Im Shutdown ist die US-Notenbank Fed derzeit von wichtigen Konjunkturdaten staatlicher Stellen abgeschnitten und agiert dennoch nicht im Blindflug. Denn ihr stehen Alternativen zur Verfügung: beispielsweise eigene Umfragen und Modelle sowie private Daten, die die Federal Reserve auch während des Shutdowns weiter nutzen kann. Laut Fed-Vizepräsident Philip Jefferson ist die Datenbasis für die Arbeit der Notenbank ausreichend, auch wenn die offiziellen Daten zweifellos den «Goldstandard» darstellen, wie er bei einer Bundesbank-Veranstaltung in Frankfurt wissen liess.

Wegen des teilweisen Regierungsstillstands im Zuge der längsten Haushaltssperre in der US-Geschichte sind wichtige Konjunkturdaten Mangelware: Veröffentlichungen von staatlichen Stellen sind ausgesetzt. «Wir erhalten dennoch ein recht gutes Bild der Gesamtlage, auch ohne die offiziellen Statistiken», meint Brent Meyer, Leiter des Economic Survey Research Center des Notenbankbezirks Atlanta.

Dieses Institut befragt vierteljährlich rund 5600 Führungskräfte zu den erwarteten Geschäftsergebnissen, den wirtschaftlichen Aussichten und anderen Themen. «Wir stützen uns nicht auf Einzelfälle. Wir erfassen einen Grossteil des Geschehens», erläutert Meyer. Die Federal Reserve Bank von Atlanta steht damit keineswegs allein da. Seit dem Beginn des Shutdowns am 1. Oktober haben Mitarbeiter aus dem gesamten Federal-Reserve-System der USA alternative Daten-Dashboards erstellt, modellbasierte Schätzungen fehlender Statistiken wie der Arbeitslosenquote veröffentlicht und die Entwicklung verschiedener Umfragen mit früheren Regierungsdaten verglichen.

Auch wenn wegen des Shutdowns bis heute kein staatlicher Arbeitsmarktbericht für September vorliegt, war bereits Anfang Oktober der Notenbankbezirk Chicago mit einer Echtzeit-Schätzung zur Stelle: Demnach hat sich die Arbeitslosenquote auf dem Vormonatswert von 4,3 Prozent eingependelt. Die Schätzzahlen basieren teils auf staatlichen Umfragedaten und teils auf Quellen aus der Privatwirtschaft wie das Job-Portal Indeed und Google. Jüngst lieferte die Chicago-Fed auch die Werte für Oktober. Demnach dürfte die Quote auf 4,4 Prozent angestiegen sein. Laut dem Chef der Chicagoer Fed, Austan Goolsbee, deuten diese Schätzung und die meisten anderen verfügbaren Indikatoren auf eine «grosse Stabilität auf dem Arbeitsmarkt» hin. Wenn sich die Lage zu verschlechtern beginne, werde man das ziemlich schnell bemerken.
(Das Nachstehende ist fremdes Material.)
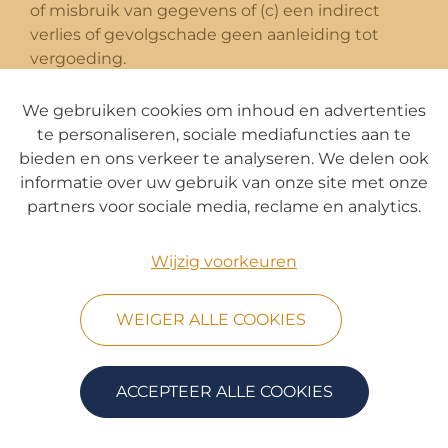
of misbruik van gegevens of (c) een indirect
verlies of gevolgschade geen aanleiding tot
vergoeding.
IX. – Plaats van uitvoering van de opdracht en
We gebruiken cookies om inhoud en advertenties
bewaring van de stukken
te personaliseren, sociale mediafuncties aan te
bieden en ons verkeer te analyseren. We delen ook
De stukken, boeken en documenten mogen
informatie over uw gebruik van onze site met onze
worden verplaatst. De beroepsbeoefenaar mag
partners voor sociale media, reclame en analytics.
ze bijhouden voor de tijd die nodig is om zijn
opdracht(en) uit te voeren. De cliënt heeft altijd
Wijzig voorkeuren
het recht om ze te raadplegen, ofwel persoonlijk
ofwel via (een) aangestelde(n) of
gevolmachtigde(n), die in het bezit zijn van een
WEIGER ALLE COOKIES
schriftelijke volmacht, op voorwaarde dat deze
stukken, boeken en documenten eigendom
zijn van de cliënt.
ACCEPTEER ALLE COOKIES
Het is de verantwoordelijkheid van de cliënt om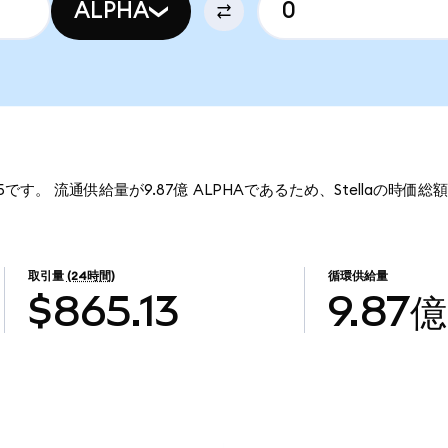
ALPHA
495です。 流通供給量が9.87億 ALPHAであるため、Stellaの時価総
取引量
(24時間)
循環供給量
$865.13
9.87億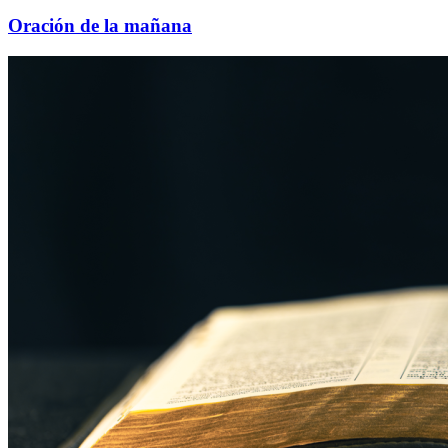
Oración de la mañana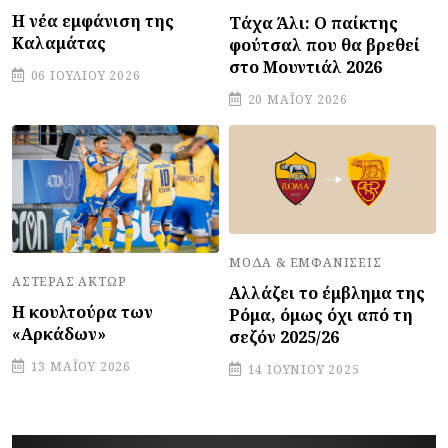
Η νέα εμφάνιση της
Τάχα Άλι: Ο παίκτης
Καλαμάτας
φούτσαλ που θα βρεθεί
στο Μουντιάλ 2026
06 ΙΟΥΛΊΟΥ 2026
20 ΜΑΪ́ΟΥ 2026
ΜΌΔΑ & ΕΜΦΑΝΊΣΕΙΣ
ΑΣΤΈΡΑΣ ΆΚΤΩΡ
Αλλάζει το έμβλημα της
Η κουλτούρα των
Ρόμα, όμως όχι από τη
«Αρκάδων»
σεζόν 2025/26
13 ΜΑΪ́ΟΥ 2026
14 ΙΟΥΝΊΟΥ 2025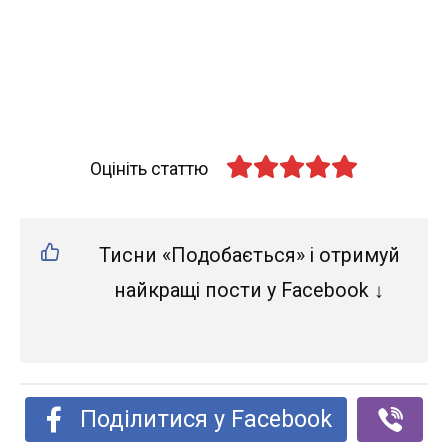
Оцініть статтю
Тисни «Подобається» і отримуй
найкращі пости у Facebook ↓
Поділитися у Facebook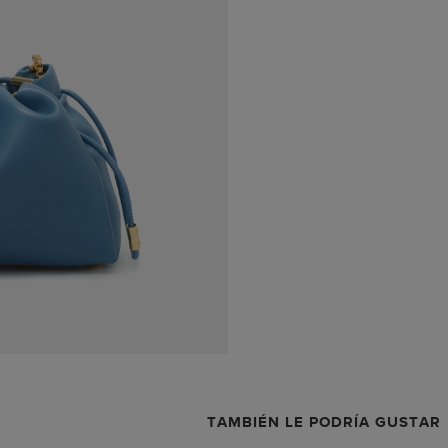
TAMBIÉN LE PODRÍA GUSTAR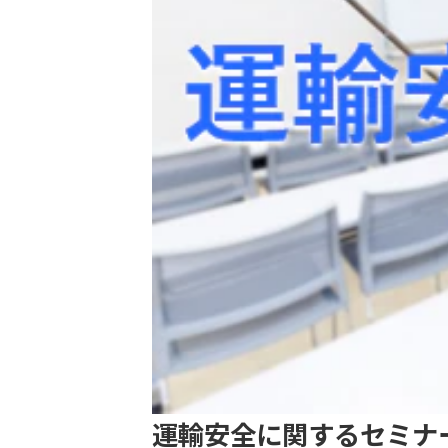
運輸安全に関するセミナ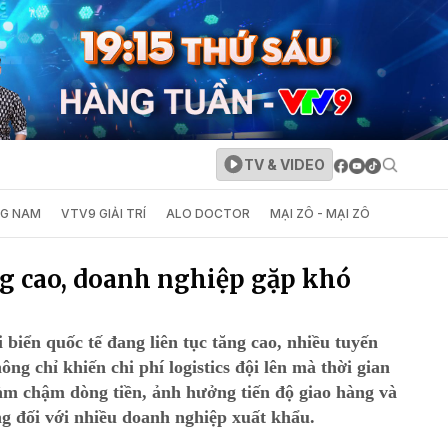
TV & VIDEO
NG NAM
VTV9 GIẢI TRÍ
ALO DOCTOR
MẠI ZÔ - MẠI ZÔ
ng cao, doanh nghiệp gặp khó
 biển quốc tế đang liên tục tăng cao, nhiều tuyến
g chỉ khiến chi phí logistics đội lên mà thời gian
àm chậm dòng tiền, ảnh hưởng tiến độ giao hàng và
ng đối với nhiều doanh nghiệp xuất khẩu.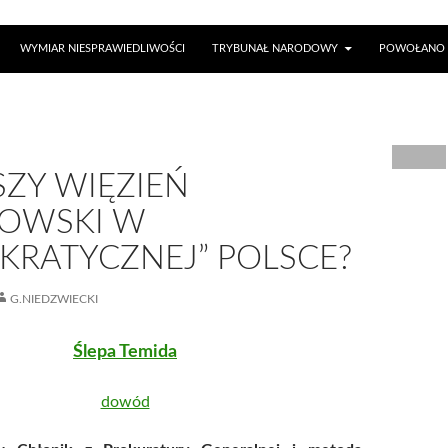
WYMIAR NIESPRAWIEDLIWOŚCI
TRYBUNAŁ NARODOWY
POWOŁANO 
SZY WIĘZIEŃ
NOWSKI W
KRATYCZNEJ” POLSCE?
G.NIEDZWIECKI
Ślepa Temida
dowód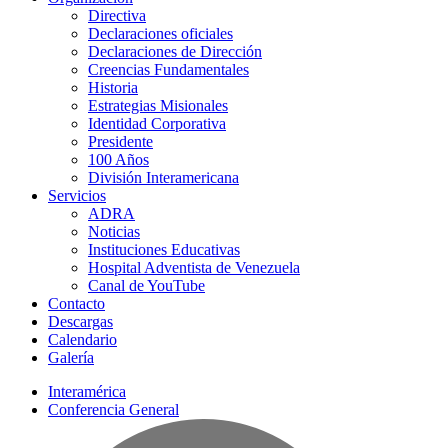
Directiva
Declaraciones oficiales
Declaraciones de Dirección
Creencias Fundamentales
Historia
Estrategias Misionales
Identidad Corporativa
Presidente
100 Años
División Interamericana
Servicios
ADRA
Noticias
Instituciones Educativas
Hospital Adventista de Venezuela
Canal de YouTube
Contacto
Descargas
Calendario
Galería
Interamérica
Conferencia General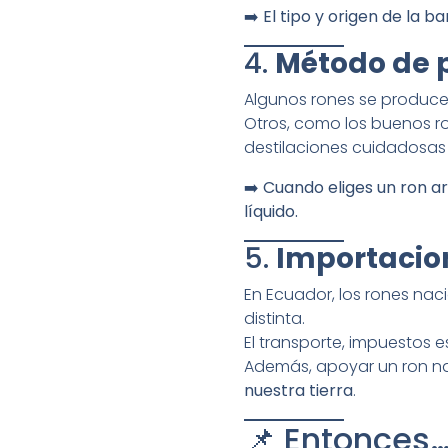
➡️
El tipo y origen de la b
4.
Método de p
Algunos rones se produc
Otros, como los buenos r
destilaciones cuidadosas 
➡️
Cuando eliges un ron ar
líquido.
5.
Importacion
En Ecuador, los rones nac
distinta.
El transporte, impuestos e
Además, apoyar un ron na
nuestra tierra
.
📌 Entonces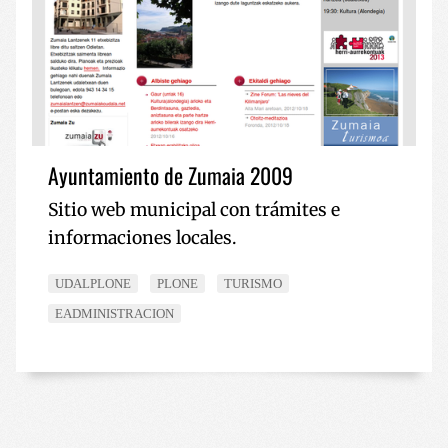
Ayuntamiento de Zumaia 2009
Sitio web municipal con trámites e
informaciones locales.
UDALPLONE
PLONE
TURISMO
EADMINISTRACION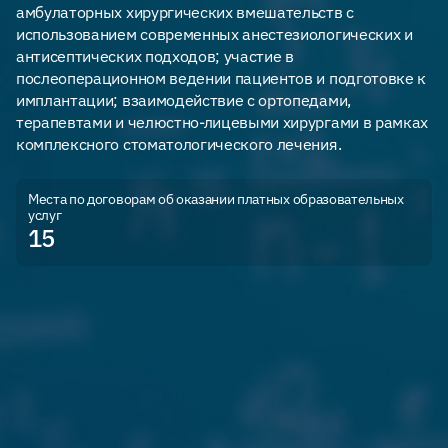
амбулаторных хирургических вмешательств с
использованием современных анестезиологических и
антисептических подходов; участие в
послеоперационном ведении пациентов и подготовке к
имплантации; взаимодействие с ортопедами,
терапевтами и челюстно-лицевыми хирургами в рамках
комплексного стоматологического лечения.
Места по договорам об оказании платных образовательных
услуг
15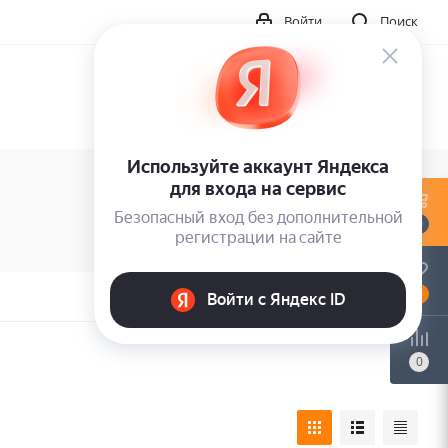
Войти
Поиск
0
0
0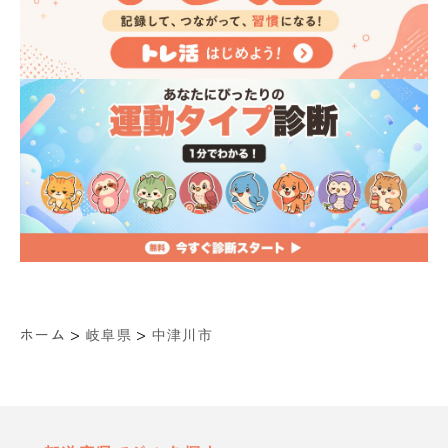
>
>
ホーム
岐阜県
中津川市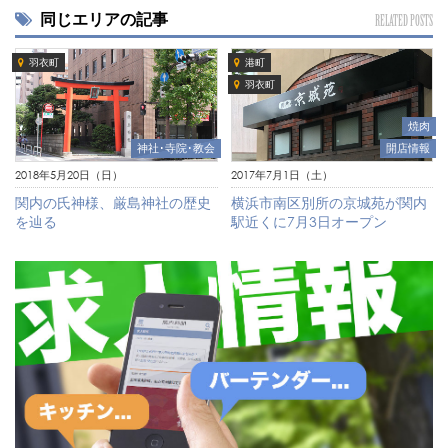
同じエリアの記事
RELATED POSTS
羽衣町
港町
羽衣町
焼肉
神社･寺院･教会
開店情報
2018年5月20日（日）
2017年7月1日（土）
関内の氏神様、厳島神社の歴史
横浜市南区別所の京城苑が関内
を辿る
駅近くに7月3日オープン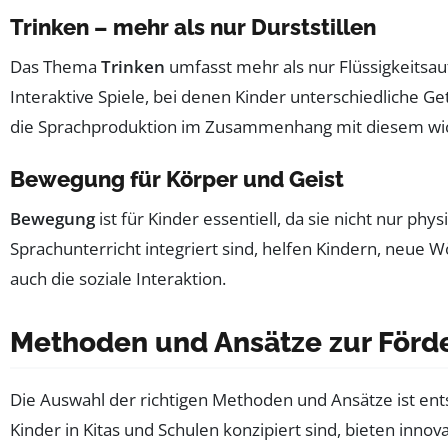
Trinken – mehr als nur Durststillen
Das Thema
Trinken
umfasst mehr als nur Flüssigkeitsau
Interaktive Spiele, bei denen Kinder unterschiedliche 
die Sprachproduktion im Zusammenhang mit diesem wic
Bewegung für Körper und Geist
Bewegung
ist für Kinder essentiell, da sie nicht nur p
Sprachunterricht integriert sind, helfen Kindern, neue 
auch die soziale Interaktion.
Methoden und Ansätze zur Förde
Die Auswahl der richtigen Methoden und Ansätze ist ents
Kinder in Kitas und Schulen konzipiert sind, bieten inno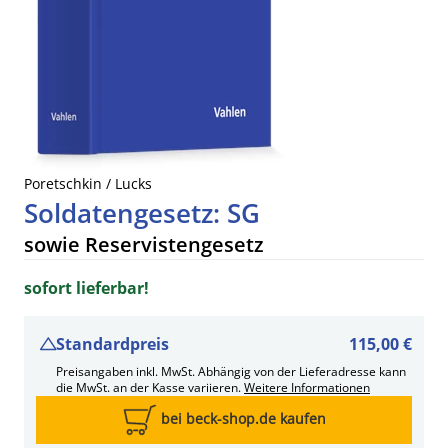
Poretschkin / Lucks
Soldatengesetz: SG
sowie Reservistengesetz
sofort lieferbar!
Standardpreis
115,00 €
Preisangaben inkl. MwSt. Abhängig von der Lieferadresse kann
die MwSt. an der Kasse variieren.
Weitere Informationen
bei beck-shop.de kaufen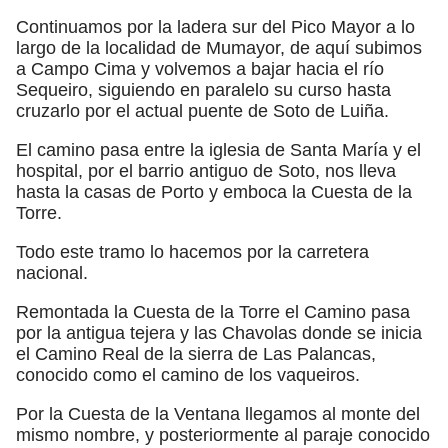
Continuamos por la ladera sur del Pico Mayor a lo
largo de la localidad de Mumayor, de aquí subimos
a Campo Cima y volvemos a bajar hacia el río
Sequeiro, siguiendo en paralelo su curso hasta
cruzarlo por el actual puente de Soto de Luiña.
El camino pasa entre la iglesia de Santa María y el
hospital, por el barrio antiguo de Soto, nos lleva
hasta la casas de Porto y emboca la Cuesta de la
Torre.
Todo este tramo lo hacemos por la carretera
nacional.
Remontada la Cuesta de la Torre el Camino pasa
por la antigua tejera y las Chavolas donde se inicia
el Camino Real de la sierra de Las Palancas,
conocido como el camino de los vaqueiros.
Por la Cuesta de la Ventana llegamos al monte del
mismo nombre, y posteriormente al paraje conocido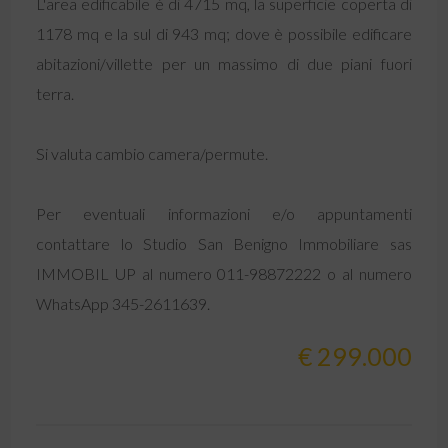
L'area edificabile è di 4715 mq, la superficie coperta di
1178 mq e la sul di 943 mq; dove è possibile edificare
abitazioni/villette per un massimo di due piani fuori
terra.
Si valuta cambio camera/permute.
Per eventuali informazioni e/o appuntamenti
contattare lo Studio San Benigno Immobiliare sas
IMMOBIL UP al numero 011-98872222 o al numero
WhatsApp 345-2611639.
€ 299.000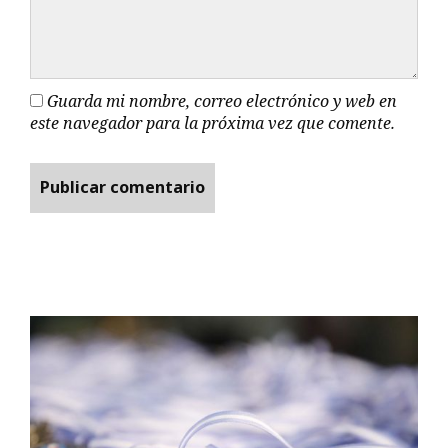
Guarda mi nombre, correo electrónico y web en
este navegador para la próxima vez que comente.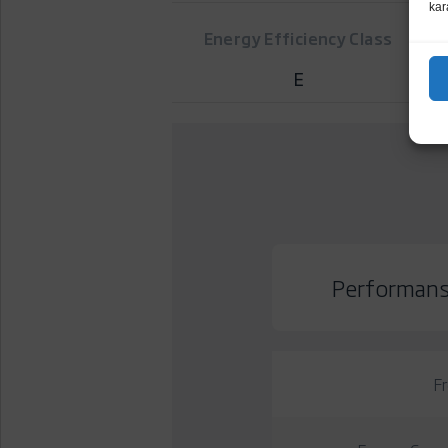
kar
Energy Efficiency Class
E
Performanse
Fr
Anders sehe es bei der Inflation aus: Es gebe deutlich weniger Datenquellen zur Preisentwicklung ausserhalb der offiziellen Daten, sagte Goolsbee. Zum Glück für die Notenbank wurden trotz des Shutdowns im Oktober Daten zu den September-Verbraucherpreisen veröffentlicht. Die Inflation zog auf 3,0 Prozent an, nach 2,9 Prozent im August.

Daten aus Onlinedaten-Analysen und KI-Modellen

Fed-Chef Jerome Powell hat zu bedenken gegeben, dass angesichts des staatlichen Datenblackouts ein vorsichtiges Vorgehen beim Zinskurs naheliege - eine Position, die auch Jefferson teilt. Dennoch steht den Währungshütern eine wahre Flut von Informationen zur Verfügung, die sich beispielsweise aus Onlinedaten-Analysen und KI-Modellen speist.

Dabei stellt sich die Aufgabe, aus der Zahlenflut das für die Notenbank Relevante herauszufiltern. Manche Fälle sind unkompliziert. Die Mitarbeiter der Fed sind beispielsweise der Ansicht, dass die zahlreichen Online-Stellenanzeigen von Unternehmen wie Indeed mit den offiziellen Stellenberichten der Regierung im Einklang stehen. Andere Fälle werden noch untersucht.

Die Inflation im Dienstleistungssektor etwa ist ein besonders komplexes Thema und online nicht so leicht zu erfassen wie Warenpreise. Es wird jedoch daran gearbeitet, mithilfe von Künstlicher Intelligenz Preissignale aus Unternehmensberichten und anderen Dokumenten zu gewinnen.